++++ Passage choisi ++++

Richard Wagner, Der fliegende Holländer, (4 repr.), MeS: Philipp Stölzl, Dir: Thomas Guggeis avec Matthias Goerne, Peter Rose, Ricarda Merbeth et Stephan Rügamer.
Thomas Guggeis est encore au pupitre, pour cette reprise de la production de Philipp Stölzl, proche par son esprit de la légendaire production d’Harry Kupfer à Bayreuth. La distribution est de bon niveau, Matthias Goerne, Peter Rose, Ricarda Merbeth et l’excellent Rügamer font partie de la crème du chant allemand.
Sept. 2020/Juin 2021
Walk the Walk, (9 repr.)
Performance du compositeur et installateur danois Simon Steen-Andersen.

++++ Données extraites ++++

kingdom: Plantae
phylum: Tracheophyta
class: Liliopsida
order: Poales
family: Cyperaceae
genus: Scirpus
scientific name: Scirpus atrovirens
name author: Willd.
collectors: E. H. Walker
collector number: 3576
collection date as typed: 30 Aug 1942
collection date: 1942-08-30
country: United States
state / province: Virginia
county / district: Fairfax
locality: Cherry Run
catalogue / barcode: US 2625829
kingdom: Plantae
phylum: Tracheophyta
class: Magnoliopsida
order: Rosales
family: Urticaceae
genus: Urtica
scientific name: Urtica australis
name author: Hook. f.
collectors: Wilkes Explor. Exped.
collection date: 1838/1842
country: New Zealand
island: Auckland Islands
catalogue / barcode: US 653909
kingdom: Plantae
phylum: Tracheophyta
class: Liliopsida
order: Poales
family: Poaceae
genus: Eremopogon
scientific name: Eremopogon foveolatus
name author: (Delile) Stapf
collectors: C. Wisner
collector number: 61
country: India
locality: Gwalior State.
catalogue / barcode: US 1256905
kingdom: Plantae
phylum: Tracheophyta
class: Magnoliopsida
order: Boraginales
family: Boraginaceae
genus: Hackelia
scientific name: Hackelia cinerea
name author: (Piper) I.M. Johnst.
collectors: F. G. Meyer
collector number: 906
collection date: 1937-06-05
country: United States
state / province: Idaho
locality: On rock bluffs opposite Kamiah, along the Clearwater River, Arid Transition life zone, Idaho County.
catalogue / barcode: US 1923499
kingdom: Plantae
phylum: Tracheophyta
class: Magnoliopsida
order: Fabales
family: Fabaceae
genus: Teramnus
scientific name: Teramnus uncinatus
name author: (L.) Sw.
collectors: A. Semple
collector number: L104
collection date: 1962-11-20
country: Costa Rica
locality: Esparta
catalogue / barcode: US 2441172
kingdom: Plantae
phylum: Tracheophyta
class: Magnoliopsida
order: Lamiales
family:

++++

▶ _Objectif A_
Recopiez le passage choisi entre « Thomas Guggeis est » et « du chant allemand. », bornes incluses.
▶ _Objectif B_
Indiquez si chaque affirmation concorde avec le passage choisi en répondant par oui ou non, puis citez les mots décisifs du passage.
(i) La reprise de Der fliegende Holländer est dirigée par Thomas Guggeis.
(ii) La production de Philipp Stölzl a été créée par Harry Kupfer.
(iii) Simon Steen-Andersen est un compositeur suédois.
▶ _Objectif C_
Répondez brièvement à chaque question d'après le passage choisi.
(i) Combien de représentations sont annoncées pour Walk the Walk ?
(ii) Qui signe la mise en scène de Der fliegende Holländer ?
(iii) Dans quelle ville a eu lieu la production d’Harry Kupfer ?
Appuyez-vous uniquement sur le passage choisi.

▶ _Résultat attendu A_
Thomas Guggeis est encore au pupitre, pour cette reprise de la production de Philipp Stölzl, proche par son esprit de la légendaire production d’Harry Kupfer à Bayreuth. La distribution est de bon niveau, Matthias Goerne, Peter Rose, Ricarda Merbeth et l’excellent Rügamer font partie de la crème du chant allemand.

▶ _Résultat attendu B_
(i) Oui : « Thomas Guggeis est encore au pupitre »
(ii) Non : « proche par son esprit de la légendaire production d’Harry Kupfer à Bayreuth »
(iii) Non : « du compositeur et installateur danois Simon Steen-Andersen »

▶ _Résultat attendu C_
(i) Neuf représentations.
(ii) Philipp Stölzl.
(iii) À Bayreuth.